Dataset entries:
---+---

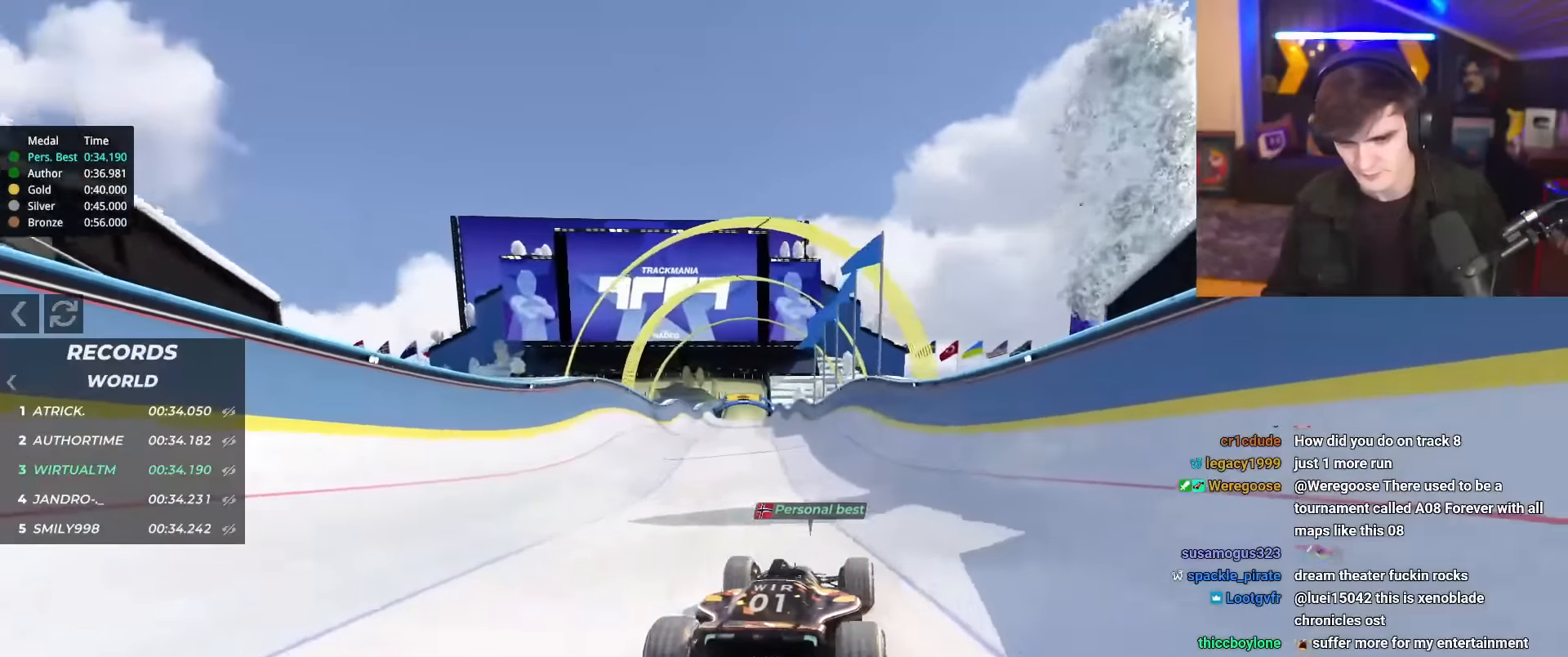
{"keys": ["up"], "events": [[367, "left", "down"], [417, "left", "up"]]}
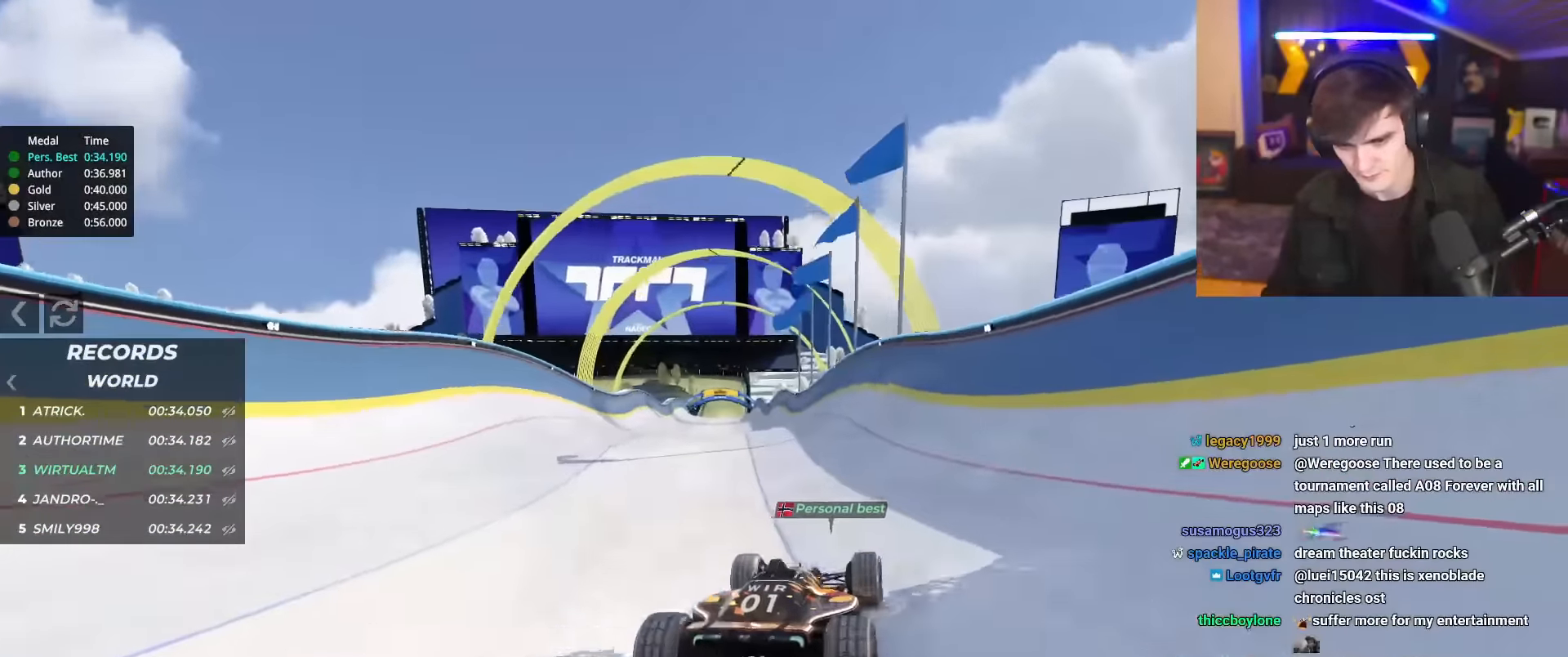
{"keys": ["up"], "events": []}
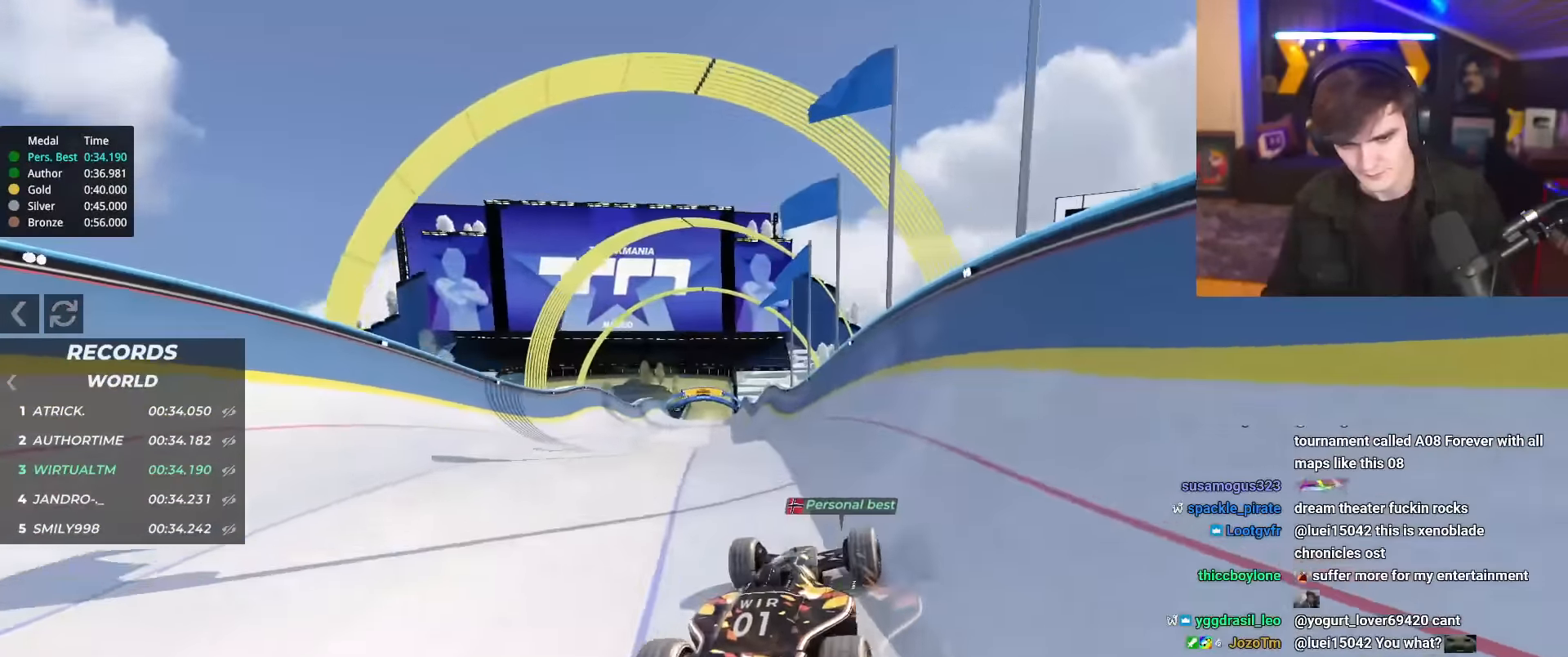
{"keys": ["up"], "events": [[300, "left", "down"], [350, "left", "up"]]}
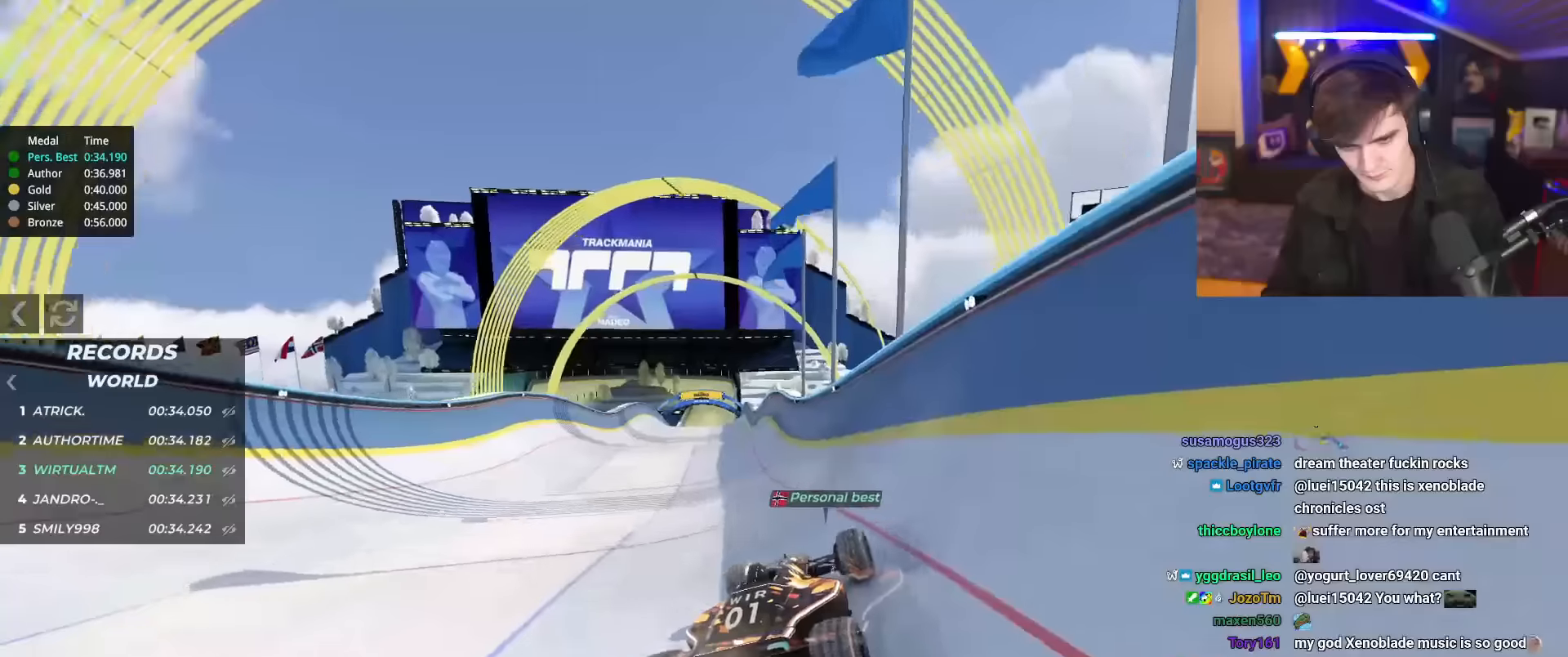
{"keys": ["left", "up"], "events": [[233, "left", "down"]]}
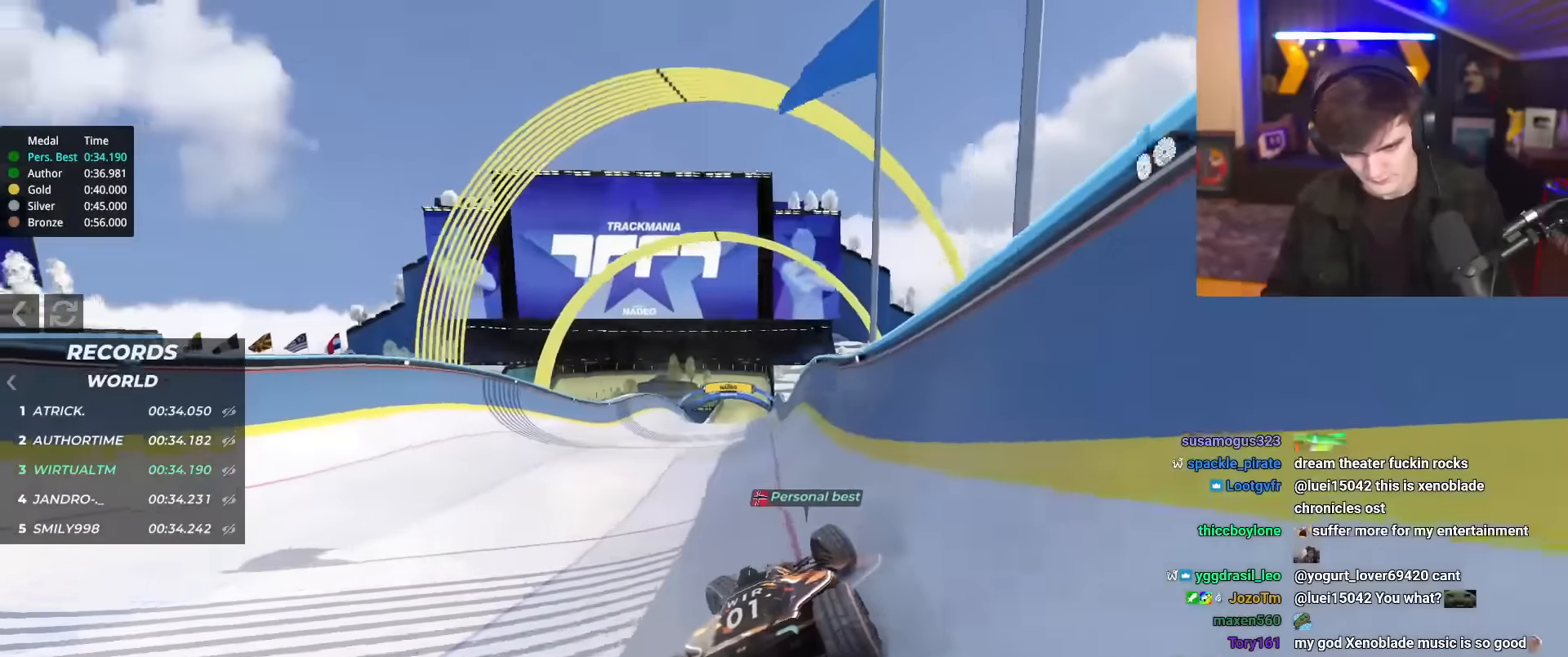
{"keys": ["right", "up"], "events": [[217, "left", "up"], [250, "right", "down"]]}
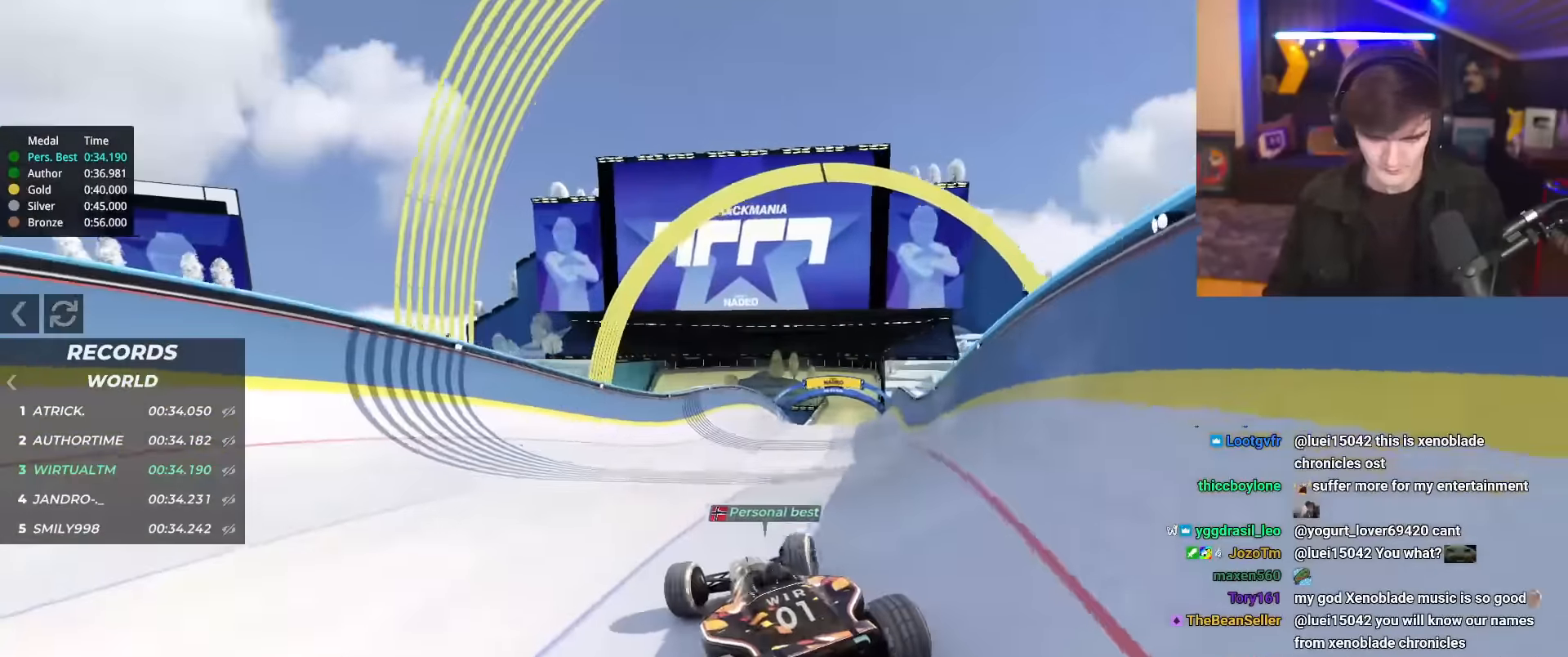
{"keys": ["right", "up"], "events": []}
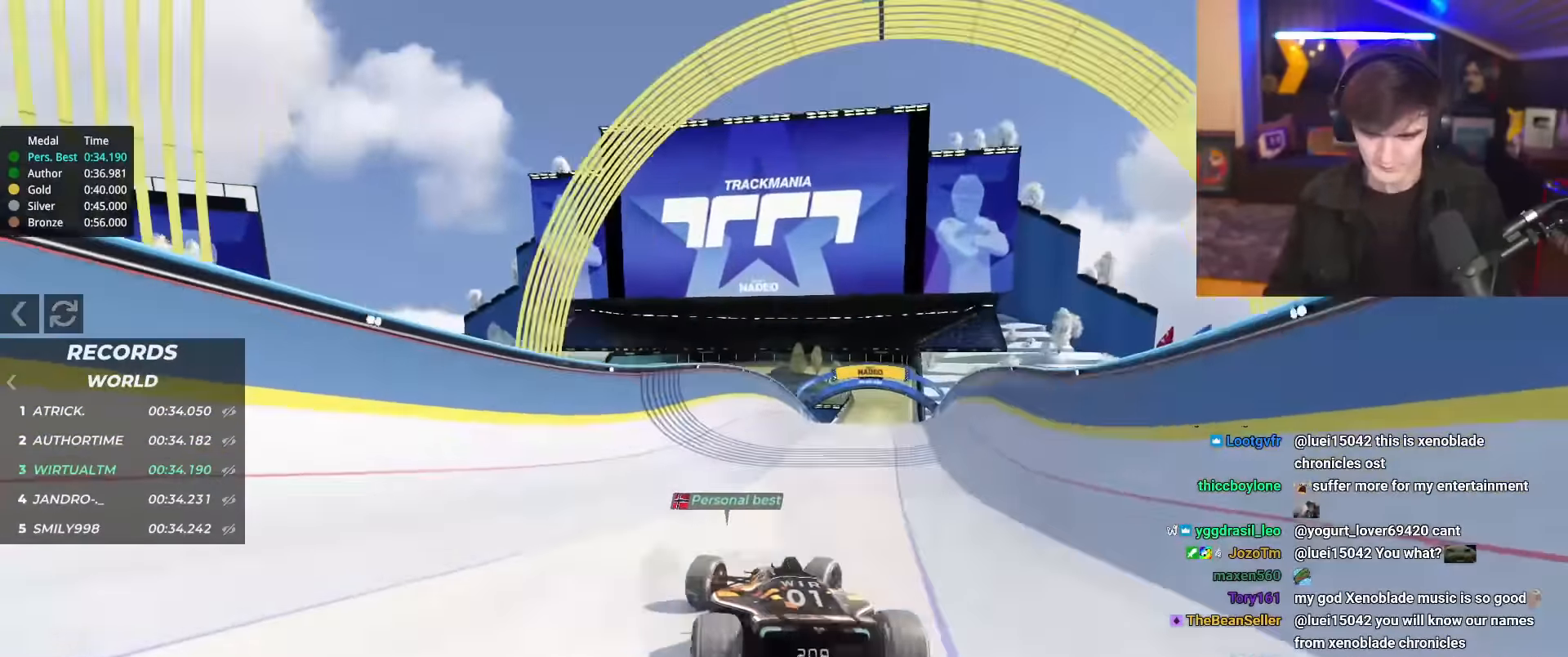
{"keys": ["up"], "events": [[100, "right", "up"]]}
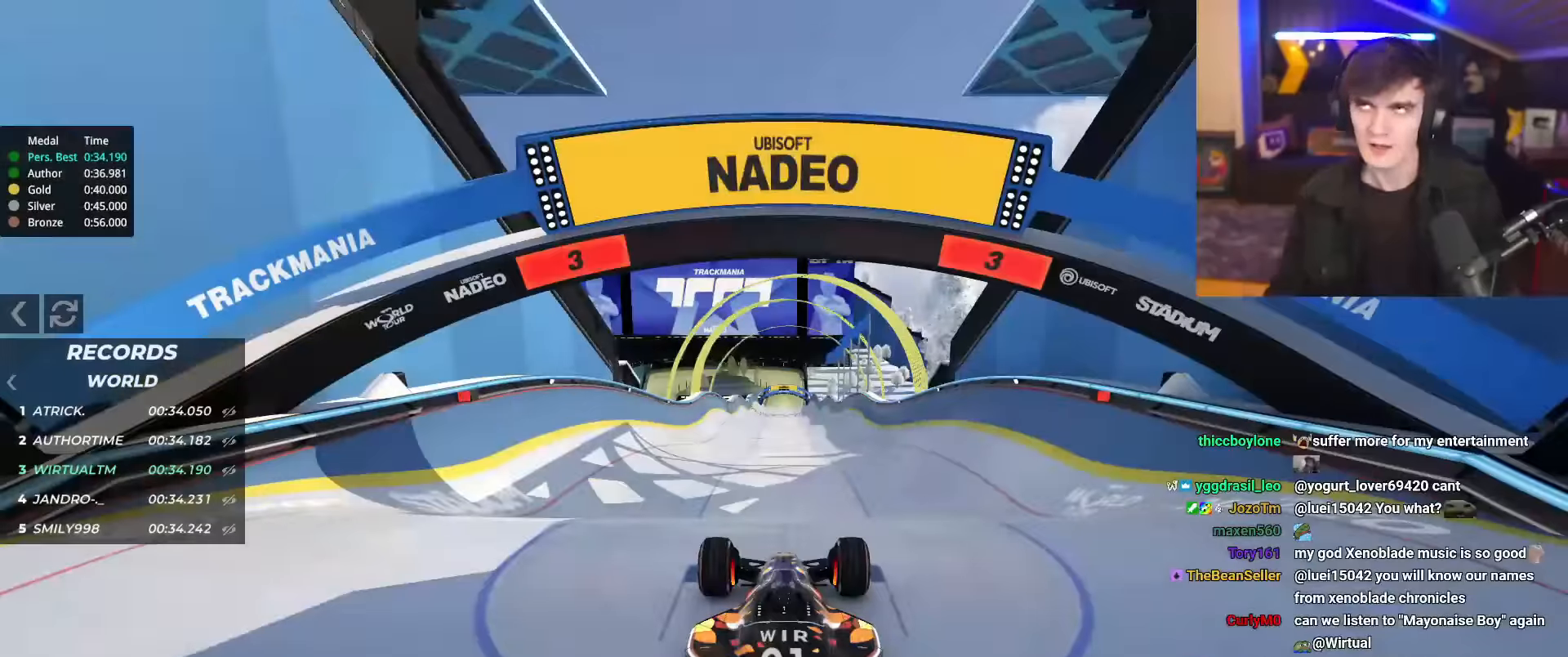
{"keys": ["up"], "events": []}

---+---

Work order: Each entry above must be restated word for word; the pictures stay out of the copy.

Solution for this exercise:
{"keys": ["up"], "events": [[367, "left", "down"], [417, "left", "up"]]}
{"keys": ["up"], "events": []}
{"keys": ["up"], "events": [[300, "left", "down"], [350, "left", "up"]]}
{"keys": ["left", "up"], "events": [[233, "left", "down"]]}
{"keys": ["right", "up"], "events": [[217, "left", "up"], [250, "right", "down"]]}
{"keys": ["right", "up"], "events": []}
{"keys": ["up"], "events": [[100, "right", "up"]]}
{"keys": ["up"], "events": []}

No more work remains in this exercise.